Lugo faces right-wing “coup” bid

President Fernando Lugo faced trial in Paraguay’s Senate last week after hostile MPs voted to impeach the former bishop. The trigger for the impeachment was an attempt by police to evict about 150 farmers from a remote, 4,900-acre reserve, which is part of a huge estate owned by an opposition Colorado Party politician.

Seventeen people died in the clash and many people blamed Mr Lugo.

Mr Lugo, who was elected four years ago on promises that he would help the country’s poor, went on national television to dismiss rumours that he would resign and vowed to face the trial “with all its consequences.”

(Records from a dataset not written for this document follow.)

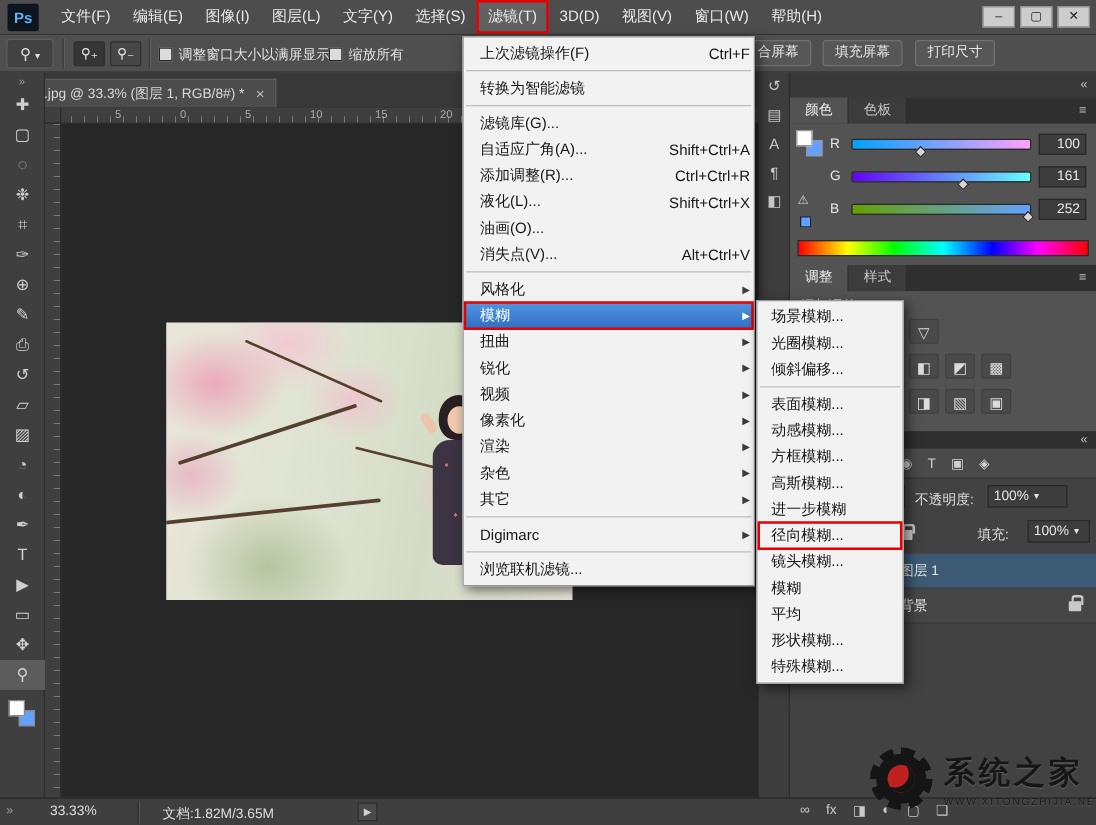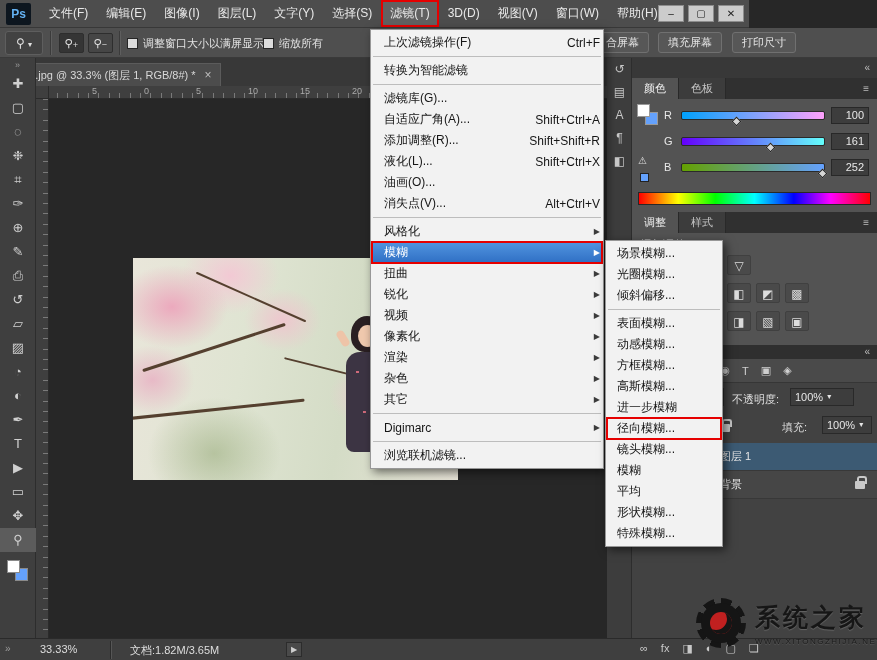--- a/index.html
+++ b/index.html
@@ -8,7 +8,7 @@
      font-family:"Liberation Sans","DejaVu Sans",sans-serif;font-size:12px;color:#ddd;}
 
 
-.titlebar{position:absolute;left:0;top:0;width:749px;height:28px;background:#4d4d4d;border-bottom:1px solid #383838;z-index:20;}
+.titlebar{position:absolute;left:0;top:0;width:877px;height:28px;background:#4d4d4d;border-bottom:1px solid #383838;z-index:20;}
 .ps-logo{position:absolute;left:6px;top:3px;width:25px;height:22px;background:#0d161f;color:#63b1f2;font-weight:bold;font-size:12px;text-align:center;line-height:22px;border-radius:2px;}
 .menubar{position:absolute;left:40px;top:0;height:27px;display:flex;}
 .mi{padding:0 9px;line-height:27px;color:#e9e9e9;font-size:12px;cursor:default;}

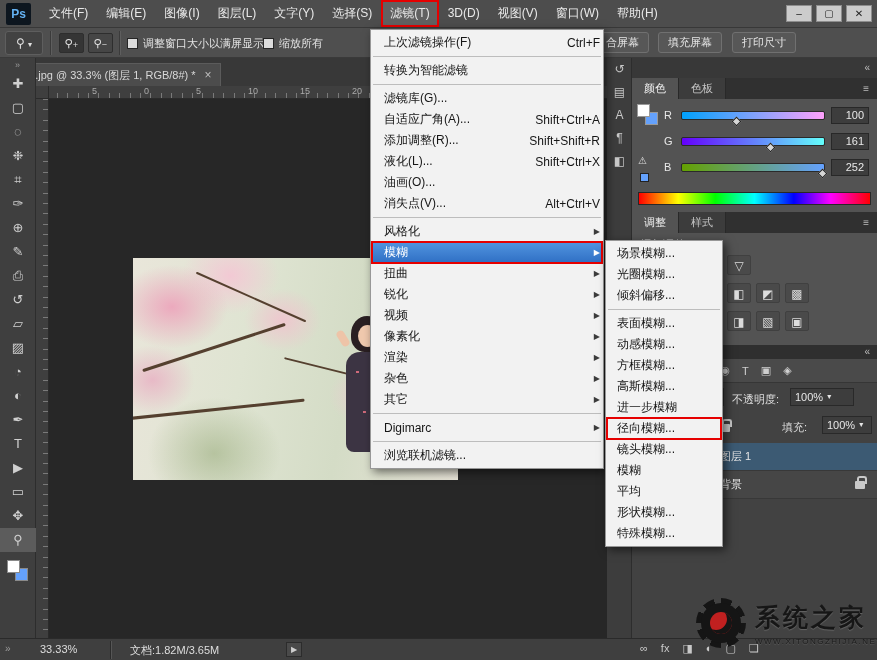--- a/index.html
+++ b/index.html
@@ -431,7 +431,7 @@
       </div>
       <div class="mrow">
         <span class="mlabel">添加调整(R)...</span>
-        <span class="mshort">Shift+Shift+R</span>
+        <span class="mshort">Ctrl+Ctrl+R</span>
       </div>
       <div class="mrow">
         <span class="mlabel">液化(L)...</span>

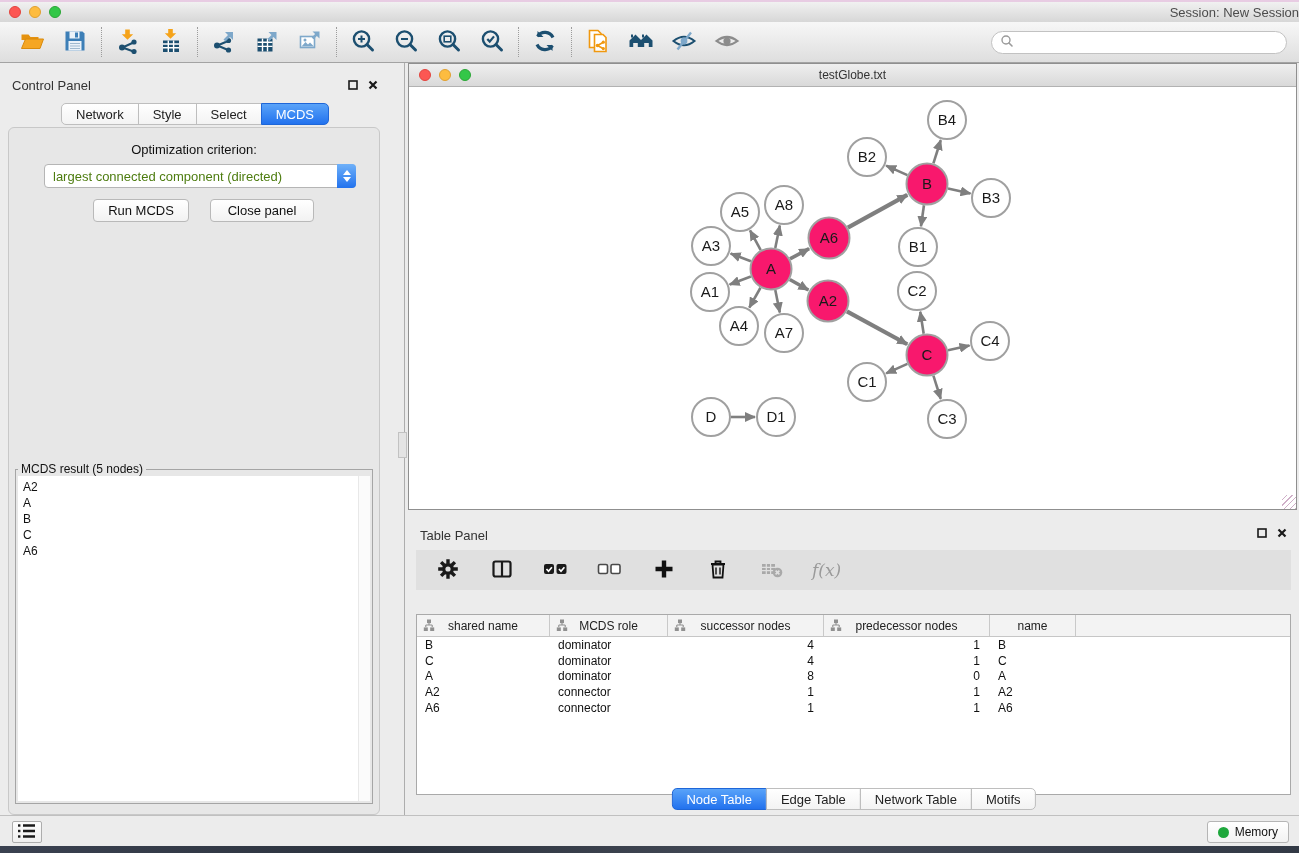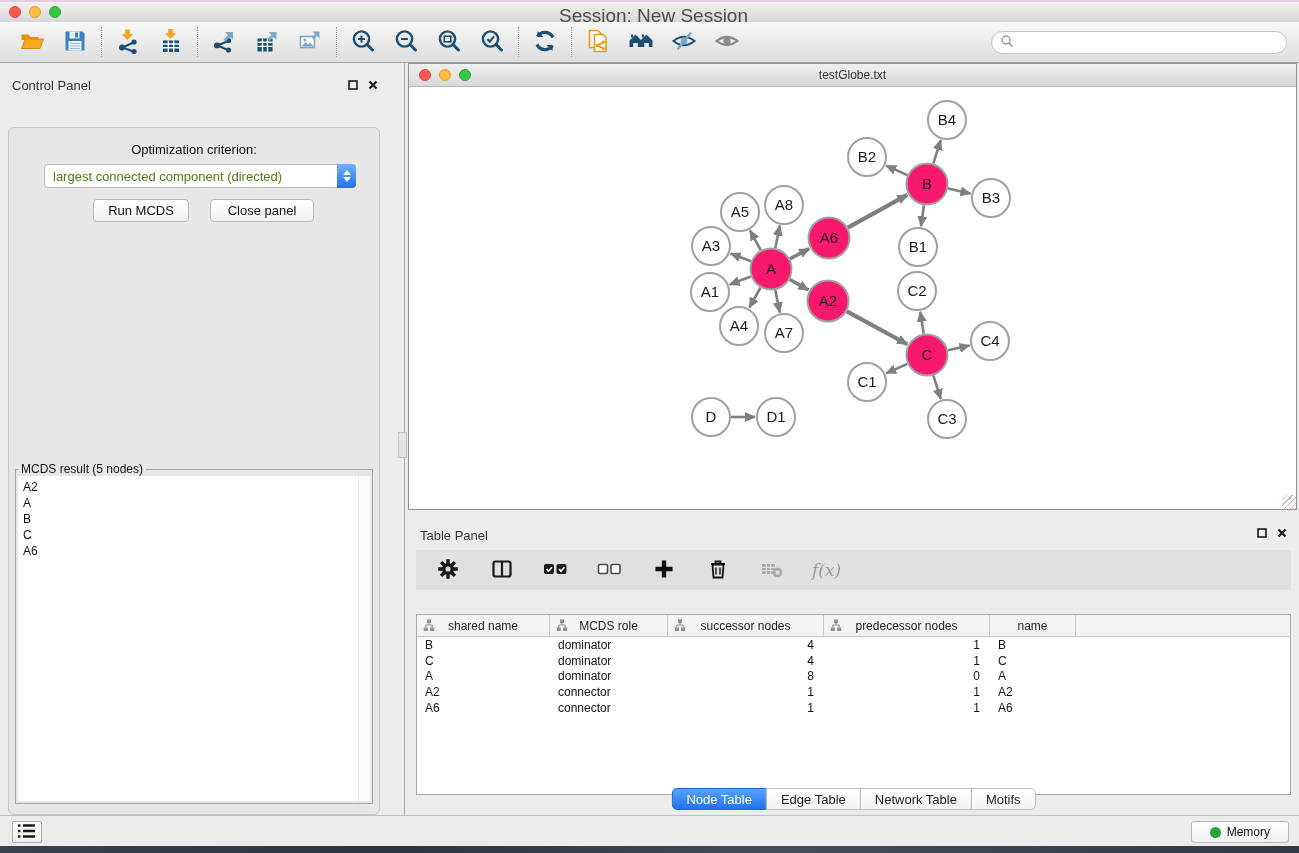--- a/index.html
+++ b/index.html
@@ -15,7 +15,7 @@
   .light.red { background:#FC5753; border:1px solid #E2443E; }
   .light.yellow { background:#FDBC40; border:1px solid #E0A030; }
   .light.green { background:#33C748; border:1px solid #2BA636; }
-  .win-title { position:absolute; left:8px; right:0; top:3px; text-align:center; font-size:19px; color:#4C4C4C; }
+  .win-title { position:absolute; left:8px; right:0; top:3px; text-align:right; font-size:13px; color:#4C4C4C; }
 
   
   .toolbar { position:absolute; left:0; top:22px; width:1299px; height:41px;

The lower house had voted 76-1 to impeach the president.

Mr Lugo’s 2008 election ended 61 years of rule by the Colorado Party and he has constantly clashed with Congress.

Socialist Carlos Filizzola, who until recently was Mr Lugo’s interior minister, called the impeachment vote an “institutional coup” and said he thought the president’s fate had already been decided.

But the fall in Mr Lugo’s popularity arises partly from his failure to enact agrarian reform in a country where tens of thousands of people are demanding land.

This failure has led to a loss of support from some peasant groups. Paraguay’s land ownership problems stretch back nearly 140 years to a war Paraguay lost to Argentina, Brazil and Uruguay.

Saddled with crushing war debt, Paraguay began selling off government holdings amounting to 95 percent of the country’s land, with the most fertile parcels going to political cronies.

Privatisations accelerated under the 1954-1989 dictatorship of Alfredo Stroessner and in the early 1990s, when about 17 million acres ended up in the hands of just 1,877 people, according to a 2004 government study.

“Lugo isn’t fulfilling his main election promise of carrying out agrarian reform but it is not his fault. The fault lies with a judicial system that blocks all attempts to expropriate land in the hands of foreigners or to recover formerly state land that was given to supporters of the Stroessner dictatorship,” said Belarmino Balbuena, leader of the progressive Paraguayan Campesino Movement.